2nd Generation EPYC 7Fx2 CPUs Launched – Upgraded In Almost Every Way

The server market has seen quite an interesting battle in the last few months with both Intel and AMD vying for market share. It can often be a bit tricky to work out who’s on top at the current moment, but with AMD having generally lower prices than its Intel counterparts, it’s been the more appealing of the two options.

This, in turn, has led to Intel cutting down the prices of its Cascade Lake Refresh processors in an effort to stay on top, but that isn’t the end of the fight as far as they are concerned. 

Today, AMD has unveiled a total of three new processors in the second generation of the EPYC 7Fx2 lineup.

What Does This Improved Lineup Have To Offer?

Fans of AMD will be glad to know that these CPUs aren’t merely a rehash or facelift of the previous generation – they have upgrades in almost every single area. Aiming to challenge Intel’s position in the server processor market, these new EPYC 7Fx2 processors have an increase of 500 MHz to their base frequency as well as additional L3 cache. This allows them to have improved performance when working on tasks such as high-performance computing and rotational databases with ease. 

The new processors consist of the 24 core EPYC 7F72, the 16 core EPYC 7F52, and the 8 core EPYC 7F32. Benchmarks provided by AMD show these processors to have an increase in performance-per-core and performance-per-dollar – something that is welcome news to consumers. 

Dan McNamara from AMD talks about the new CPUs in a release statement on AMDs website, saying: “AMD EPYC continues to redefine the modern data center, and with the addition of three powerful new processors we are enabling our customers to unlock even better outcomes at the heart of the enterprise market. 

“With our trusted partners, together we are pushing the limits of per-core performance and value in hyper-converged infrastructure, commercial HPC and relational database workloads.”

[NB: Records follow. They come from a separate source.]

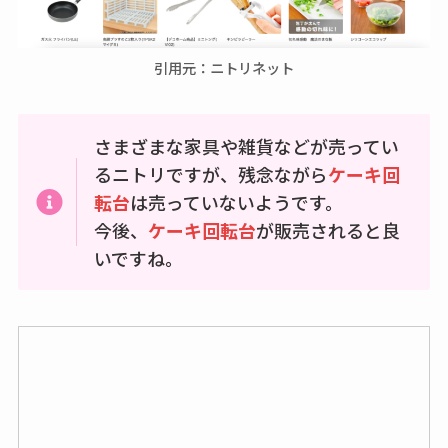
引用元：ニトリネット
さまざまな家具や雑貨などが売ってい
るニトリですが、残念ながら
ケーキ回
転台
は売っていないようです。
今後、
ケーキ回転台
が販売されると良
いですね。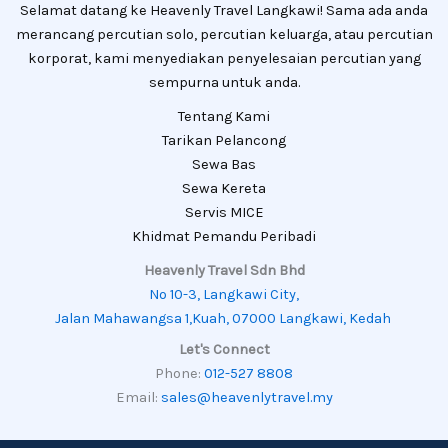
Selamat datang ke Heavenly Travel Langkawi! Sama ada anda
merancang percutian solo, percutian keluarga, atau percutian
korporat, kami menyediakan penyelesaian percutian yang
sempurna untuk anda.
Tentang Kami
Tarikan Pelancong
Sewa Bas
Sewa Kereta
Servis MICE
Khidmat Pemandu Peribadi
Heavenly Travel Sdn Bhd
No 10-3, Langkawi City,
Jalan Mahawangsa 1,Kuah, 07000 Langkawi, Kedah
Let's Connect
Phone:
012-527 8808
Email:
sales@heavenlytravel.my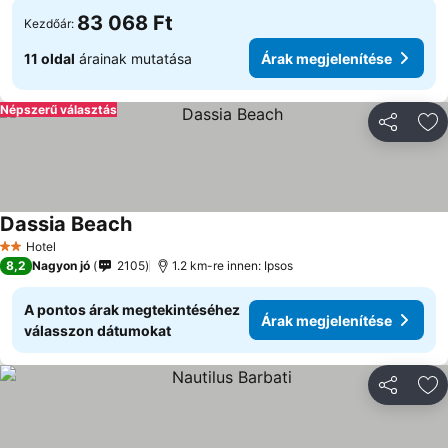
83 068 Ft
Kezdőár:
11 oldal
árainak mutatása
Árak megjelenítése
Népszerű választás
Megosztá
Ho
Dassia Beach
Árak megjelenítése
Hotel
2 Kategória
8,2
Nagyon jó
2105
1.2 km-re innen: Ipsos
A pontos árak megtekintéséhez
Árak megjelenítése
válasszon dátumokat
Megosztá
Ho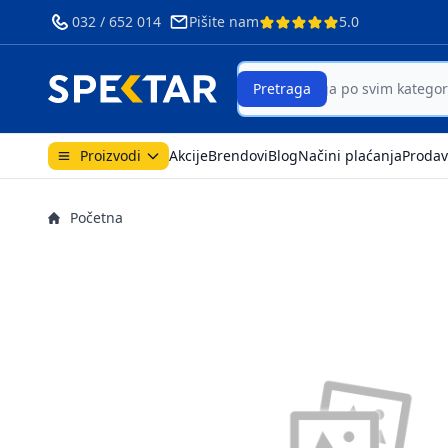
032 / 652 014
Pišite nam
5.0
Search
Pretraga
Proizvodi
Akcije
Brendovi
Blog
Načini plaćanja
Prodav
Početna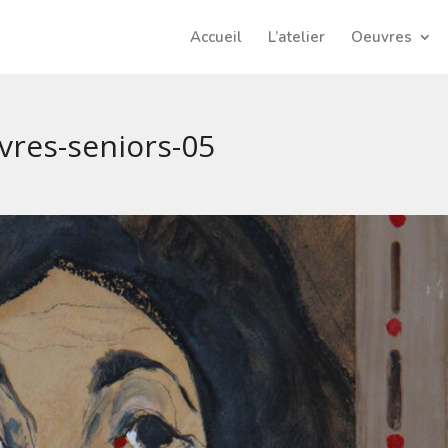
Accueil
L’atelier
Oeuvres
vres-seniors-05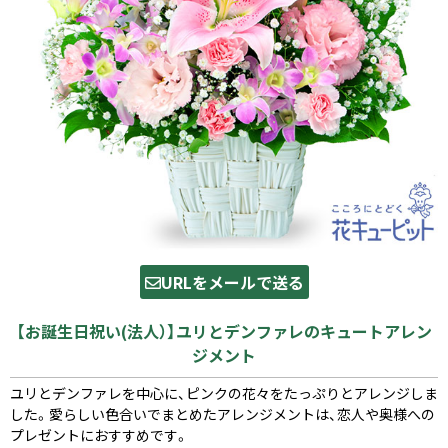
URLをメールで送る
【お誕生日祝い(法人）】ユリとデンファレのキュートアレン
ジメント
ユリとデンファレを中心に、ピンクの花々をたっぷりとアレンジしま
した。愛らしい色合いでまとめたアレンジメントは、恋人や奥様への
プレゼントにおすすめです。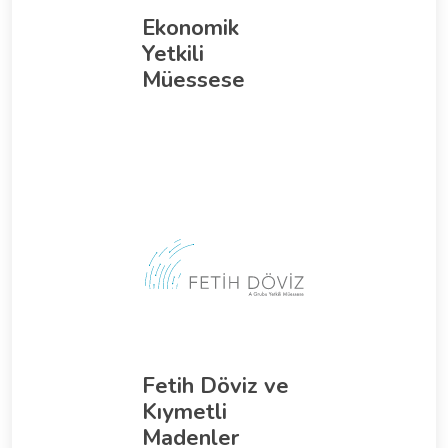
Ekonomik
Yetkili
Müessese
Fetih Döviz ve
Kıymetli
Madenler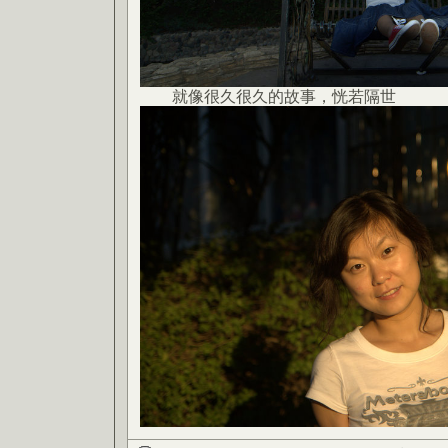
就像很久很久的故事，恍若隔世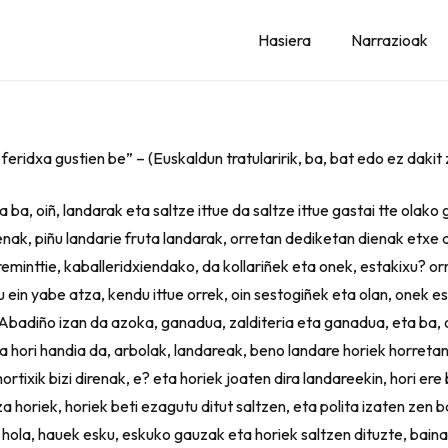
Hasiera
Narrazioak
 feridxa gustien be” – (Euskaldun tratularirik, ba, bat edo ez daki
ba, oiñ, landarak eta saltze ittue da saltze ittue gastai tte olako 
ak, piñu landarie fruta landarak, orretan dediketan dienak etxe ask
reminttie, kaballeridxiendako, da kollariñek eta onek, estakixu? orr
 ein yabe atza, kendu ittue orrek, oin sestogiñek eta olan, onek e
– (Abadiño izan da azoka, ganadua, zalditeria eta ganadua, eta ba, 
ra hori handia da, arbolak, landareak, beno landare horiek horreta
ixik bizi direnak, e? eta horiek joaten dira landareekin, hori ere
a horiek, horiek beti ezagutu ditut saltzen, eta polita izaten zen 
 hola, hauek esku, eskuko gauzak eta horiek saltzen dituzte, baina 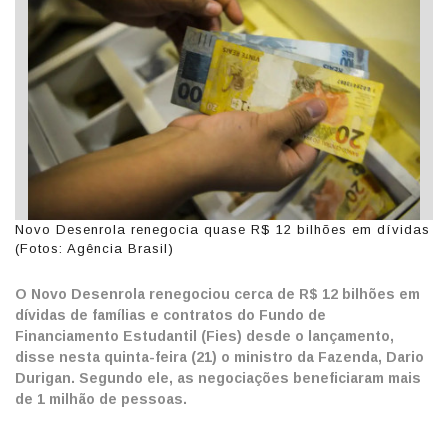
Novo Desenrola renegocia quase R$ 12 bilhões em dívidas
(Fotos: Agência Brasil)
O Novo Desenrola renegociou cerca de R$ 12 bilhões em
dívidas de famílias e contratos do Fundo de
Financiamento Estudantil (Fies) desde o lançamento,
disse nesta quinta-feira (21) o ministro da Fazenda, Dario
Durigan. Segundo ele, as negociações beneficiaram mais
de 1 milhão de pessoas.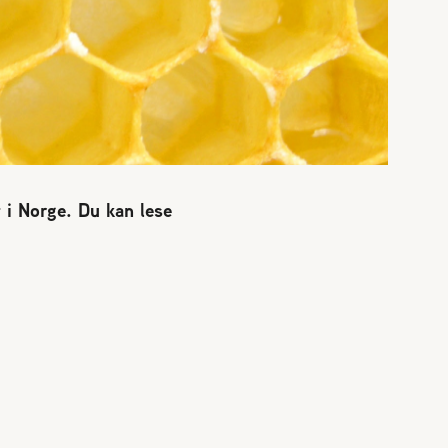
t i Norge. Du kan lese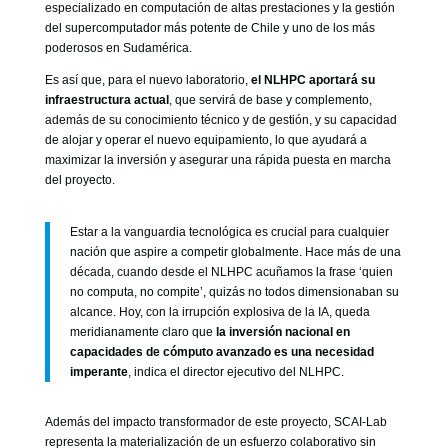
especializado en computación de altas prestaciones y la gestión
del supercomputador más potente de Chile y uno de los más
poderosos en Sudamérica.
Es así que, para el nuevo laboratorio,
el NLHPC aportará su
infraestructura actual
, que servirá de base y complemento,
además de su conocimiento técnico y de gestión, y su capacidad
de alojar y operar el nuevo equipamiento, lo que ayudará a
maximizar la inversión y asegurar una rápida puesta en marcha
del proyecto.
Estar a la vanguardia tecnológica es crucial para cualquier
nación que aspire a competir globalmente. Hace más de una
década, cuando desde el NLHPC acuñamos la frase ‘quien
no computa, no compite’, quizás no todos dimensionaban su
alcance. Hoy, con la irrupción explosiva de la IA, queda
meridianamente claro que
la inversión nacional en
capacidades de cómputo avanzado es una necesidad
imperante
, indica el director ejecutivo del NLHPC.
Además del impacto transformador de este proyecto, SCAI-Lab
representa la materialización de un esfuerzo colaborativo sin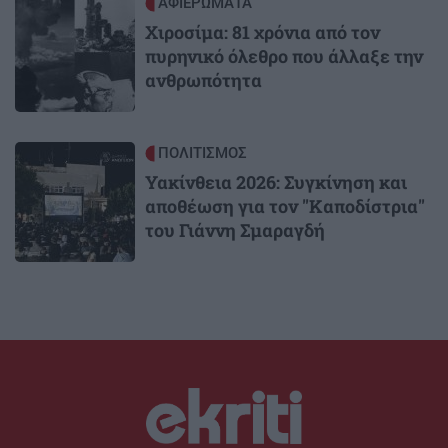
Image
ΑΦΙΕΡΩΜΑΤΑ
Χιροσίμα: 81 χρόνια από τον
πυρηνικό όλεθρο που άλλαξε την
ανθρωπότητα
Image
ΠΟΛΙΤΙΣΜΟΣ
Υακίνθεια 2026: Συγκίνηση και
αποθέωση για τον "Καποδίστρια"
του Γιάννη Σμαραγδή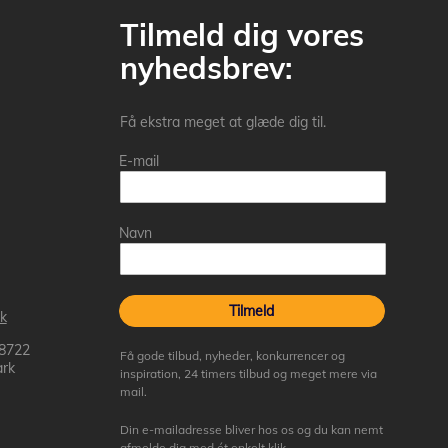
Tilmeld dig vores
nyhedsbrev:
Få ekstra meget at glæde dig til.
E-mail
Navn
Tilmeld
k
 8722
Få gode tilbud, nyheder, konkurrencer og
rk
inspiration, 24 timers tilbud og meget mere via
mail.
Din e-mailadresse bliver hos os og du kan nemt
afmelde dig med ét enkelt klik.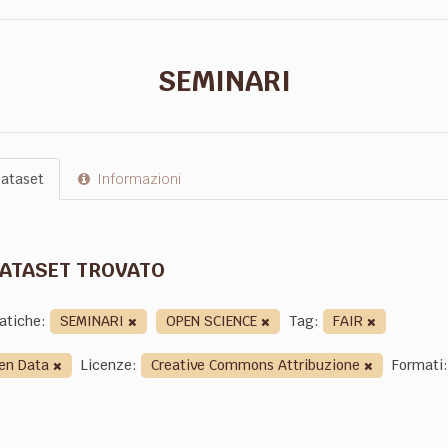
SEMINARI
ataset
Informazioni
DATASET TROVATO
atiche:
SEMINARI
OPEN SCIENCE
Tag:
FAIR
en Data
Licenze:
Creative Commons Attribuzione
Formati: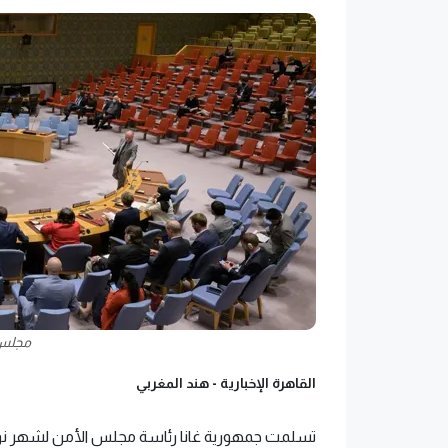
مجلس 
القاهرة الإخبارية -
هند المغربي
تسلمت جمهورية غانا رئاسة مجلس الأمن لشهر نو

Further Improvements To The TDP And L3 Cache

These new processors also have an increased TDP of 240W. AMD says that while this may raise the thermal impact of the new processors, it won’t be as significant a jump to cause any problems. AMD also states that this has led to a 50% reduction in operating costs and reduced up-front costs. 

The increases in TDP boils down to a 60W increase for the 24 core models, a 90W increase for the 16 core models and a 25W increase for the 8 core models. 

The memory has also had an upgrade to 8 channel memory with a maximum capacity of 4 TB of DDR4-3200 memory. The L3 cache has also been increased to as much as double the amount on some of the chips. The 24 core model sees a 64 MB increase to 192 MB of L3 cache and the 16 core model has a 128 MB increase to a total of 256 MB of L3 cache.

An Increase In Price

All these upgrades do come at a cost, however. While these processors are still below the price of Intel’s offerings, you’ll have to pay a bit extra for all this performance. 

The 16 core model sees a price increase of $2,122, bringing it to a total of $3,100 with the 24 model seeing an increase of $667, bringing it to a total of $2,450. AMD will hope that although these prices are a large increase, potential buyers will still opt-in due to the sheer performance to be gained.